REQUIRED WORK — Reproduce, exactly, the lines of the material below from the line containing "left back paw: (458, 312)" through the line containing "left eye: (105, 79)", with both end lines included and nothing else.

# # # # #

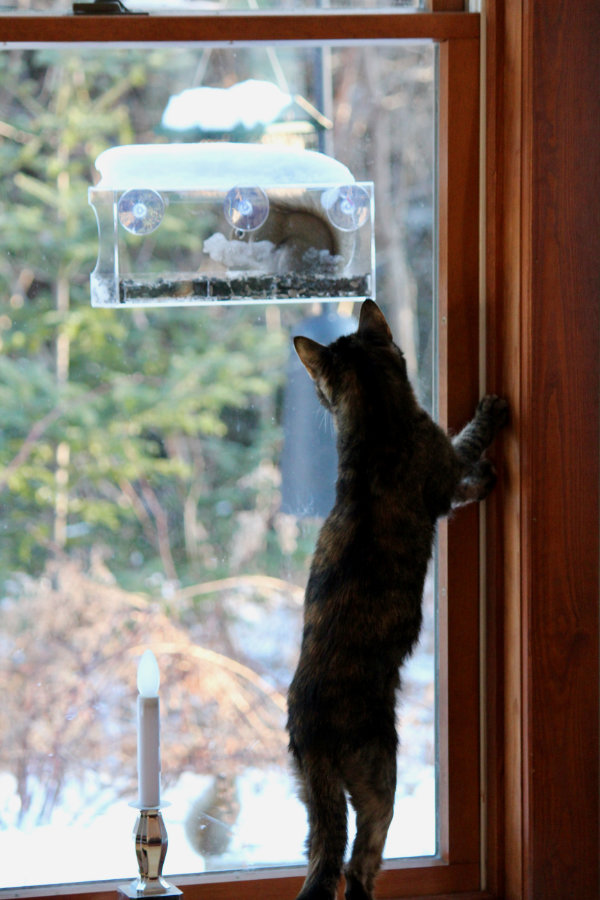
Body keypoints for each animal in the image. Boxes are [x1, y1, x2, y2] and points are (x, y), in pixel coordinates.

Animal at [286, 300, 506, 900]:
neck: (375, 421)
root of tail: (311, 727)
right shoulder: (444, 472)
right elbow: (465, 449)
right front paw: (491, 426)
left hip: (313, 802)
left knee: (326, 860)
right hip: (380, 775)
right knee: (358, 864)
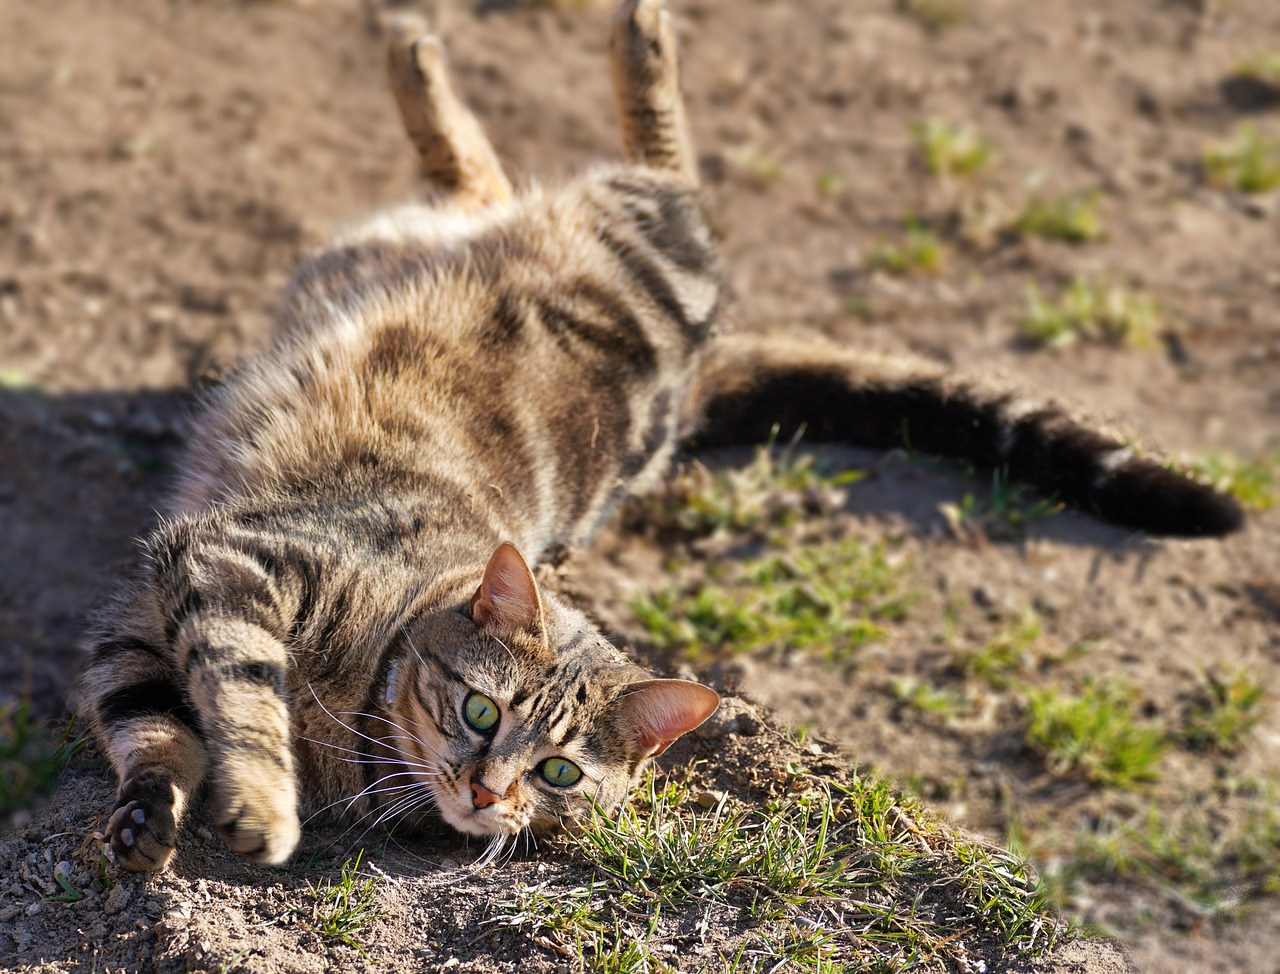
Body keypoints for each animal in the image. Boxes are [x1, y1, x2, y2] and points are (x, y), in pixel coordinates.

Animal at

# # # # #

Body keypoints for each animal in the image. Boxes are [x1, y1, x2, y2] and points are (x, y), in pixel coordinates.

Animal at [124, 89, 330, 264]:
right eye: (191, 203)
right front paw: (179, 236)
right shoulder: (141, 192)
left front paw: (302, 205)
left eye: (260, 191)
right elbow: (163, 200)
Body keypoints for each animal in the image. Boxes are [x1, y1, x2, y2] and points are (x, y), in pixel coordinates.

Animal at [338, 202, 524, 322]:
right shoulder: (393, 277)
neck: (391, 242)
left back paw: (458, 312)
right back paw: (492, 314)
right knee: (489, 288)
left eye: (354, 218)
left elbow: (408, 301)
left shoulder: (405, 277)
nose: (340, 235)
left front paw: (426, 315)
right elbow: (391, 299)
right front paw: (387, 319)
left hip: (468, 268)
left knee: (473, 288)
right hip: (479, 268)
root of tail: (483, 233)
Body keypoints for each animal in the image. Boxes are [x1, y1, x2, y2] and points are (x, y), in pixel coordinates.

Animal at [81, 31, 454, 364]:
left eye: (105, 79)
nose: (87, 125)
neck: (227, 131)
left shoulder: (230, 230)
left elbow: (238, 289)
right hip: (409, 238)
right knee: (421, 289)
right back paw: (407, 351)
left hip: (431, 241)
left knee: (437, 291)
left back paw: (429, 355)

# # # # #

WRITTEN ANSWER —
left back paw: (458, 312)
right back paw: (492, 314)
right knee: (489, 288)
left eye: (354, 218)
left elbow: (408, 301)
left shoulder: (405, 277)
nose: (340, 235)
left front paw: (426, 315)
right elbow: (391, 299)
right front paw: (387, 319)
left hip: (468, 268)
left knee: (473, 288)
right hip: (479, 268)
root of tail: (483, 233)
Body keypoints for each animal in the image. Boxes are [x1, y1, x2, y2] and points are (x, y), in pixel coordinates.

Animal at [81, 31, 454, 364]:
left eye: (105, 79)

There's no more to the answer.